## What you are asked to do
Locate, in the data below, the line that contains "thumb ip: (963, 906)" and the line that contains "Right hand at"; reproduce exactly those two lines and every line between them, nothing more.
---------- Material for this exercise ----------
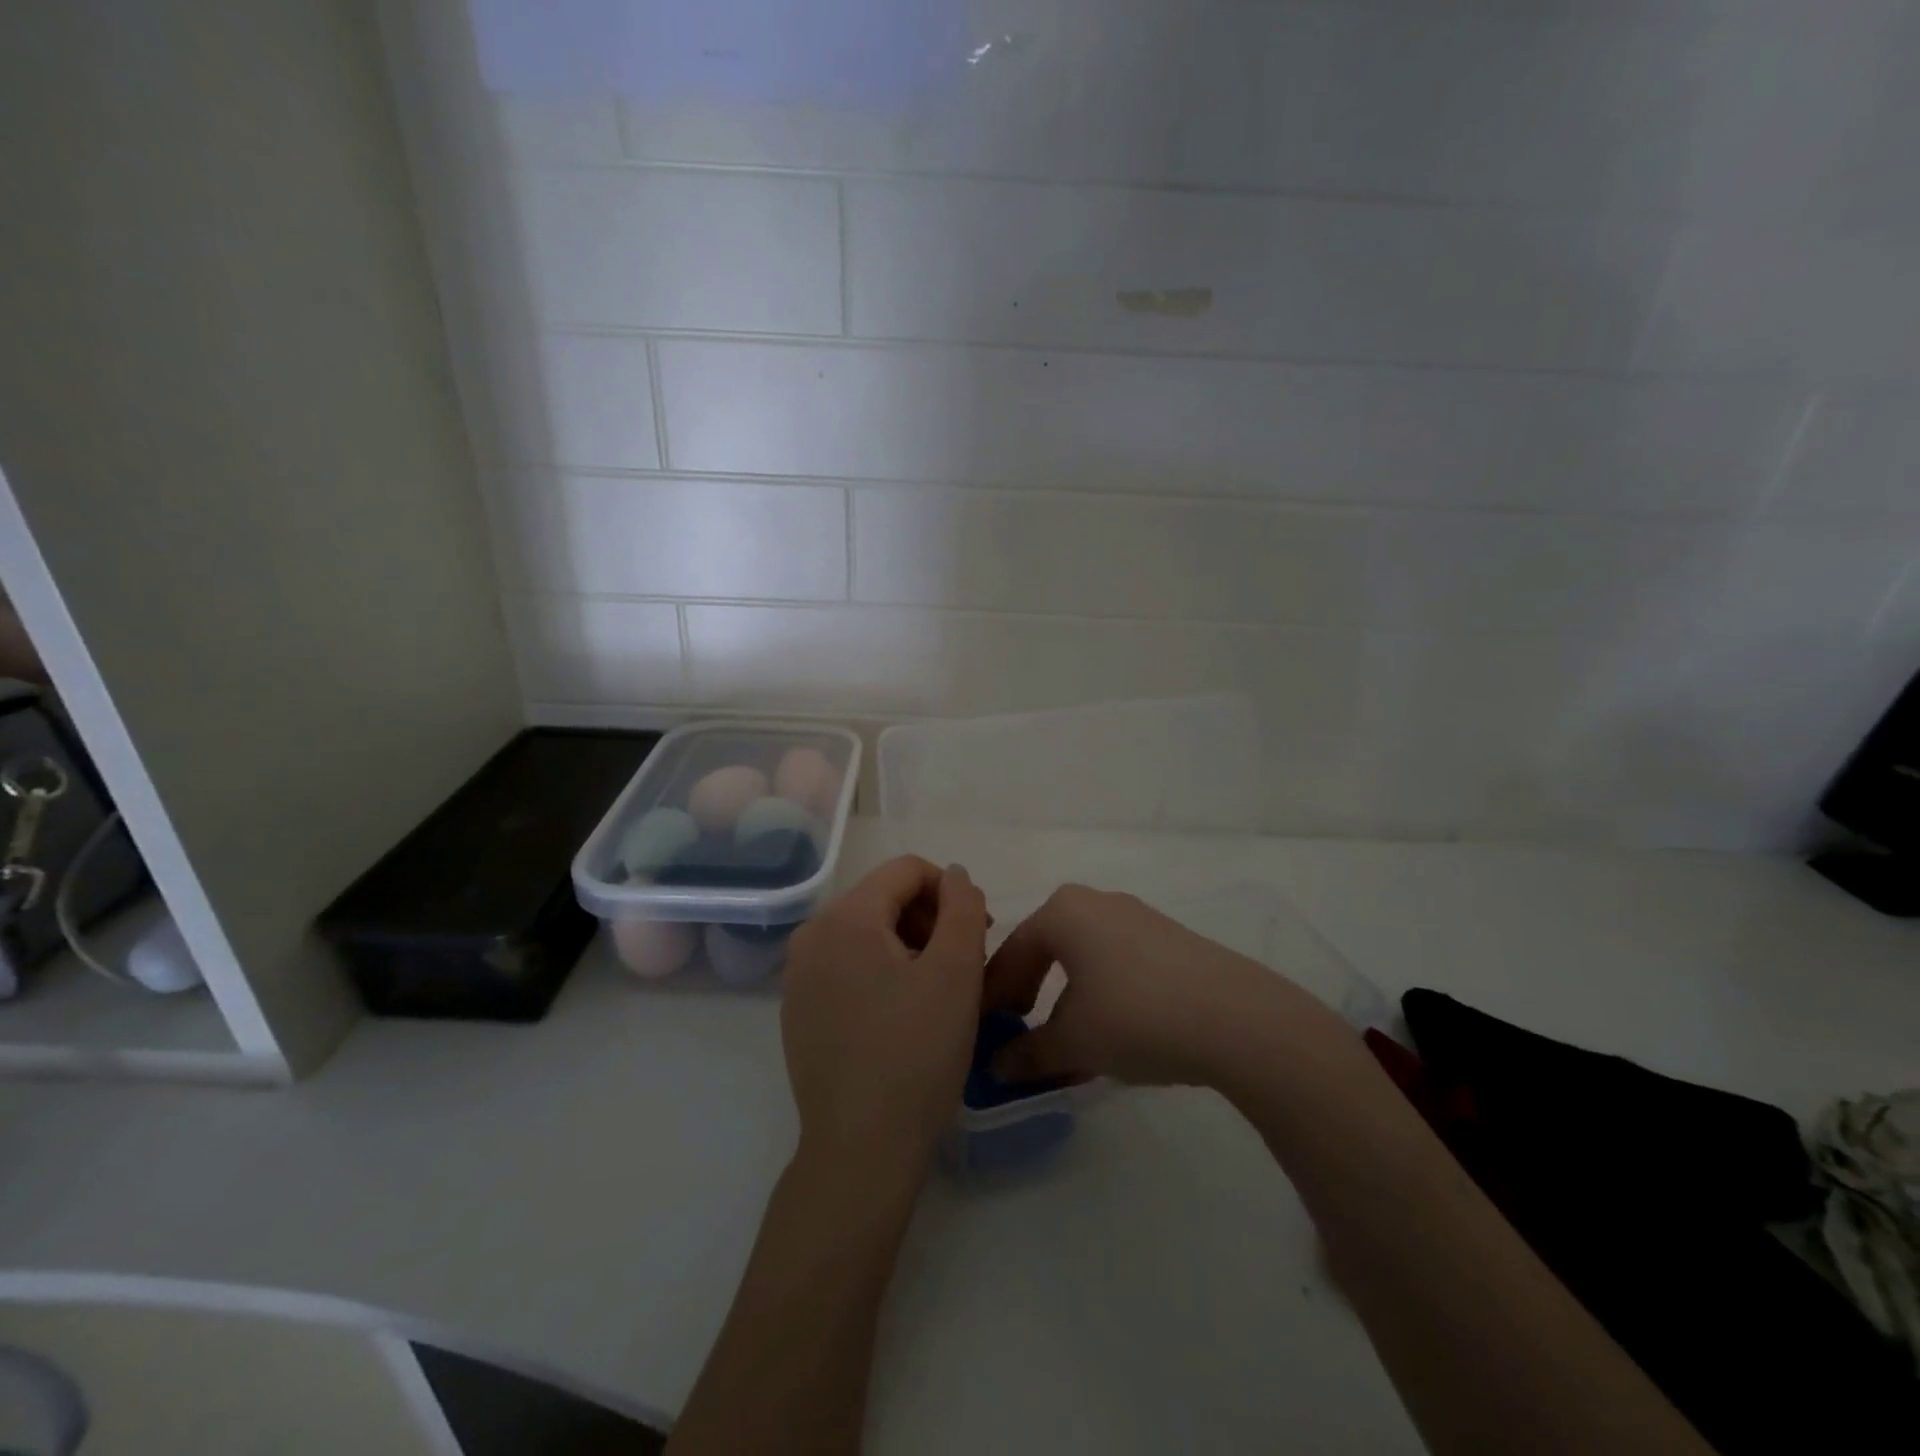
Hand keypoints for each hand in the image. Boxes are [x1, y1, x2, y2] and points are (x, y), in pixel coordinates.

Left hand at [781, 856, 988, 1179]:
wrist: (860, 1148)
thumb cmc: (916, 1053)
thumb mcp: (957, 972)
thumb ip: (963, 906)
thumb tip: (953, 876)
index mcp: (845, 917)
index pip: (906, 870)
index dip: (950, 892)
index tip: (978, 933)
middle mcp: (811, 935)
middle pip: (883, 898)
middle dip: (929, 920)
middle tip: (963, 965)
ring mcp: (798, 974)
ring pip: (866, 933)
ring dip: (908, 946)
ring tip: (936, 991)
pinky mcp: (797, 1008)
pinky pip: (846, 965)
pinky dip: (880, 972)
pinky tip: (901, 1015)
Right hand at [984, 884, 1346, 1088]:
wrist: (1236, 1017)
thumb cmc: (1135, 1016)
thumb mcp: (1073, 1042)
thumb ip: (1027, 1054)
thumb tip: (996, 1067)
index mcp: (1062, 912)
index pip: (1011, 954)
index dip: (991, 996)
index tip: (982, 1031)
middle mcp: (1095, 902)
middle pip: (1045, 950)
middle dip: (1026, 994)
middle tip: (1015, 1033)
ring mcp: (1136, 917)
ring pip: (1082, 959)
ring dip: (1063, 1000)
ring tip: (1062, 1046)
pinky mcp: (1168, 939)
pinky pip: (1115, 963)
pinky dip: (1098, 996)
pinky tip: (1106, 1036)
----------
## Solution below
thumb ip: (963, 906)
thumb tip: (953, 876)
index mcp: (845, 917)
index pip: (906, 870)
index dip: (950, 892)
index tip: (978, 933)
middle mcp: (811, 935)
middle pip: (883, 898)
middle dip: (929, 920)
middle tip: (963, 965)
ring mcp: (798, 974)
ring pip: (866, 933)
ring dip: (908, 946)
ring tip: (936, 991)
pinky mcp: (797, 1008)
pinky pip: (846, 965)
pinky dip: (880, 972)
pinky tip: (901, 1015)
Right hand at [984, 884, 1346, 1088]:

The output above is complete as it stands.